2002—Subsec. (c). Pub. L. 107–171 substituted “cotton and tobacco,” for “cotton, tobacco, and peanuts,”.
1972—Subsec. (a). Pub. L. 92–354 struck out the alternative time limitation for filing applications to the county committee and substituted provisions describing allotments for provisions requiring the allotments to be comparable with allotments determined for other farms in the same area which are similar except for the past acreage of the commodity.
1971—Subsec. (f). Pub. L. 92–10 added subsec. (f).
1970—Subsec. (d). Pub. L. 91–524, § 605(1), temporarily added subsec. (d). See Effective and Termination Dates of 1970 Amendment note below.
Subsec. (e). Pub. L. 91–524, § 404(3), temporarily added subsec. (e). See Effective and Termination Dates of 1970 Amendment note below.
1961—Pub. L. 87–33 substituted provisions permitting displaced owners to release part or all of any allotment remaining in the allotment pool for reapportionment to other farms in the county having allotments for such commodity, for provisions making sections 1344(m)(2), 1353(e), and 1358(g) of this title inapplicable to allotments held under the lease by a displaced owner.
1960—Subsec. (a). Pub. L. 86–423 inserted sentences providing that the former owner of land shall not be considered to have been displaced during any period for which such land is leased to him if his occupancy under the lease immediately follows after his occupancy as owner, authorizing retransfer of allotments in cases where a former owner leases land formerly owned by him prior to two years from April 9, 1960, and making sections 1344(m)(2), 1353(e), and 1358(g) of this title inapplicable to allotments on lands held under the lease by a displaced owner which are subject to the provisions of this amendment.
Pub.

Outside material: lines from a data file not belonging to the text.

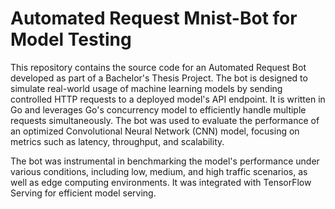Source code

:# Automated Request Mnist-Bot for Model Testing

This repository contains the source code for an Automated Request Bot developed as part of a Bachelor's Thesis Project. The bot is designed to simulate real-world usage of machine learning models by sending controlled HTTP requests to a deployed model's API endpoint. It is written in Go and leverages Go's concurrency model to efficiently handle multiple requests simultaneously. The bot was used to evaluate the performance of an optimized Convolutional Neural Network (CNN) model, focusing on metrics such as latency, throughput, and scalability.

The bot was instrumental in benchmarking the model's performance under various conditions, including low, medium, and high traffic scenarios, as well as edge computing environments. It was integrated with TensorFlow Serving for efficient model serving.

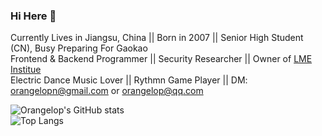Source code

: ### Hi Here 👋
Currently Lives in Jiangsu, China || Born in 2007 || Senior High Student (CN), Busy Preparing For Gaokao  
Frontend & Backend Programmer || Security Researcher || Owner of [LME Institue](lmestudio.github.io)  
Electric Dance Music Lover || Rythmn Game Player || DM: orangelopn@gmail.com or orangelop@qq.com  

![Orangelop's GitHub stats](https://github-readme-stats.vercel.app/api?username=orangelop&show_icons=true)  
![Top Langs](https://github-readme-stats.vercel.app/api/top-langs/?username=orangelop&layout=compact&show_icons=true&langs_count=8)  


<!--
**Orangelop/orangelop** is a ✨ _special_ ✨ repository because its `README.md` (this file) appears on your GitHub profile.

Here are some ideas to get you started:

- 🔭 I’m currently working on ...
- 🌱 I’m currently learning ...
- 👯 I’m looking to collaborate on ...
- 🤔 I’m looking for help with ...
- 💬 Ask me about ...
- 📫 How to reach me: ...
- 😄 Pronouns: ...
- ⚡ Fun fact: ...
-->
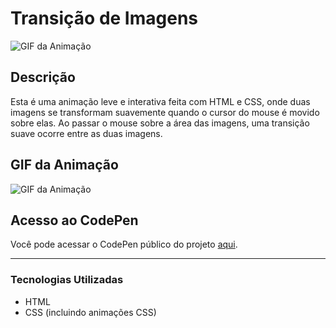 # Transição de Imagens 

![GIF da Animação](animation.gif)

## Descrição

Esta é uma animação leve e interativa feita com HTML e CSS, onde duas imagens se transformam suavemente quando o cursor do mouse é movido sobre elas. Ao passar o mouse sobre a área das imagens, uma transição suave ocorre entre as duas imagens.

## GIF da Animação

![GIF da Animação](https://github.com/olie-dc/avatar-css/blob/main/img-gif/Gif-menina.gif?raw=true)

## Acesso ao CodePen

Você pode acessar o CodePen público do projeto [aqui](https://codepen.io/olie-dc/pen/xxNGzwV).

---
### Tecnologias Utilizadas
- HTML
- CSS (incluindo animações CSS)
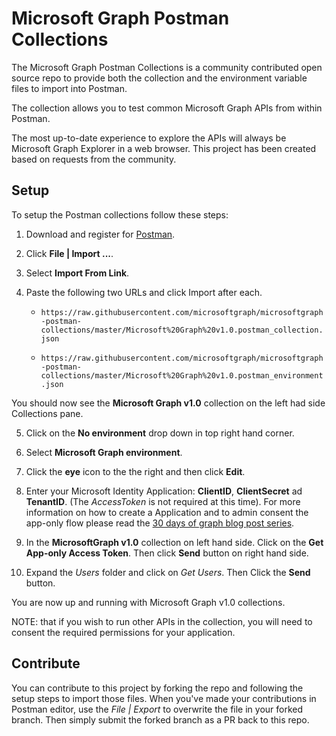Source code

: # Microsoft Graph Postman Collections

The Microsoft Graph Postman Collections is a community contributed open source repo to provide both the collection and the environment variable files to import into Postman.

The collection allows you to test common Microsoft Graph APIs from within Postman. 

The most up-to-date experience to explore the APIs will always be Microsoft Graph Explorer in a web browser. This project has been created based on requests from the community.

## Setup

To setup the Postman collections follow these steps:

1. Download and register for [Postman](https://www.getpostman.com/).

2. Click **File | Import ...**.

3. Select **Import From Link**.

4. Paste the following two URLs and click Import after each.

    - `https://raw.githubusercontent.com/microsoftgraph/microsoftgraph-postman-collections/master/Microsoft%20Graph%20v1.0.postman_collection.json`

    - `https://raw.githubusercontent.com/microsoftgraph/microsoftgraph-postman-collections/master/Microsoft%20Graph%20v1.0.postman_environment.json`

You should now see the **Microsoft Graph v1.0** collection on the left had side Collections pane.

5. Click on the **No environment** drop down in top right hand corner.

6. Select **Microsoft Graph environment**.

7. Click the **eye** icon to the the right and then click **Edit**.

8. Enter your Microsoft Identity Application: **ClientID**, **ClientSecret** ad **TenantID**. (The *AccessToken* is not required at this time). For more information on how to create a Application and to admin consent the app-only flow please read the [30 days of graph blog post series](https://developer.microsoft.com/en-us/graph/blogs/30daysmsgraph-day-13-postman-to-make-microsoft-graph-calls/).

9. In the **MicrosoftGraph v1.0** collection on left hand side. Click on the **Get App-only Access Token**. Then click **Send** button on right hand side.

10. Expand the *Users* folder and click on *Get Users*. Then Click the **Send** button.

You are now up and running with Microsoft Graph v1.0 collections.

NOTE: that if you wish to run other APIs in the collection, you will need to consent the required permissions for your application.

## Contribute

You can contribute to this project by forking the repo and following the setup steps to import those files. When you've made your contributions in Postman editor, use the *File | Export* to overwrite the file in your forked branch. Then simply submit the forked branch as a PR back to this repo.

L. 91–524, title IV, § 404, title VI, § 605, Nov. 30, 1970, 84 Stat. 1366, 1378, as amended by Pub. L. 93–86, § 1(11), (22), Aug. 10, 1973, 87 Stat. 229, 235, provided that the amendments made by sections 404 and 605 are effective only with respect to the 1971 through 1977 crops.
Amendment by sections 611 to 614 of Pub. L. 108–357 not to affect the liability of any person under any provision of law so amended with respect to the 2004 or an earlier crop of tobacco, see section 614 of Pub. L. 108–357, set out as a note under section 515 of this title.